Ask HN: Why would we care about "extended time horizons" and LLMs?

	▲	Ask HN: Why would we care about "extended time horizons" and LLMs?
		2 points by ozozozd 8 hours ago \| 1 comments
		Is it more impressive to take longer to answer 2 + 2? It’s not. The longer one takes, the less intelligent we would rate that person. Somehow for AI agents taking longer is getting praise with the framing “maintaining attention for long-time horizons?” Have we collectively gone down to room temperature IQs with COVID? Why would the time dimension matter for a tool that is limited in context window? Doesn’t matter if you fill up the window in 1 second or 60 minutes. Also, it’s super easy to game. Insert random lags, reduce tokens/sec, there you have a model that maintains attention over “long-time horizons” Maybe more importantly how do people in this field buy into these easily game-able non-indicators so easily? How did they not develop the instinct to instantly call out metrics like lines of code, number of tokens burned or time taken to process a task as BS the instant they hear it? How do they benchmark their code? The longer running the better? Number of CPU cycles spent?
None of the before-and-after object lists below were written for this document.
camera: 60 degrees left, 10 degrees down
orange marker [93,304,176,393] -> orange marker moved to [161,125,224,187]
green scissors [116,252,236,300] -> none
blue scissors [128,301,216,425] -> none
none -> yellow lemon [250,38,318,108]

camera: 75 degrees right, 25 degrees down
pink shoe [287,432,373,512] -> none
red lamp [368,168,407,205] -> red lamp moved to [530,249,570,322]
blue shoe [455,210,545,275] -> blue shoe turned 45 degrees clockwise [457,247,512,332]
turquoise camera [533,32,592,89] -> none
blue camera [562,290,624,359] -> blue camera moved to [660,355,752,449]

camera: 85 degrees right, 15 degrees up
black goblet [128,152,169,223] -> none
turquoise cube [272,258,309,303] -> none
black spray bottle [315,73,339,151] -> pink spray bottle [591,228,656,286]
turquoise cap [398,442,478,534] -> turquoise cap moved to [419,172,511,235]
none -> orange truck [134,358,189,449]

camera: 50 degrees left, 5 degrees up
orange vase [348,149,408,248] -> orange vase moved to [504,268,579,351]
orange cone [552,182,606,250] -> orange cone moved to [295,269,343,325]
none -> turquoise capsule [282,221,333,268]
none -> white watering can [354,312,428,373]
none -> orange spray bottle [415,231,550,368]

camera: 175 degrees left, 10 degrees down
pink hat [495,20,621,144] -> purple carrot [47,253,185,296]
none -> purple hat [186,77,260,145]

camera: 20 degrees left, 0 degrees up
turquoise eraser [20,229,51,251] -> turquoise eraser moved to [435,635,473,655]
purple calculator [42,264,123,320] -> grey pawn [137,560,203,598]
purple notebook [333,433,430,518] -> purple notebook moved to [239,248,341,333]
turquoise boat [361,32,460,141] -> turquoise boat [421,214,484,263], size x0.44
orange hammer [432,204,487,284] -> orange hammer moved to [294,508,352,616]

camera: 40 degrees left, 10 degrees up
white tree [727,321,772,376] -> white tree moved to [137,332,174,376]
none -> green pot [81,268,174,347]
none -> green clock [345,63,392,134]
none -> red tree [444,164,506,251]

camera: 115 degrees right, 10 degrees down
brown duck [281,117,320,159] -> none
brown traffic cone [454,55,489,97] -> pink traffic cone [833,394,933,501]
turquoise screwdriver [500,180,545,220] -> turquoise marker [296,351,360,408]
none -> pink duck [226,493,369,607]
	▲	ben_w 8 hours ago \| parent [-]
		You have a common misunderstanding of what is meant by "time horizon". This is not "how long does AI take to do ${thing}", it is "how long does human take to do ${thing}, where ${thing} is from the set of things that AI has probability = n of getting right", where n happens to be 50% or 80% in the METR studies. At least, that's the short answer, here's a video with more depth: https://www.youtube.com/watch?v=evSFeqTZdqs My experience is the AI actually completes the task in a few minutes, when it was a 2-ish hour task and the AI has a time horizon of 2 hours at P(correct) = 0.8. It is I the human, not the AI used by me, that would have taken 2 hours.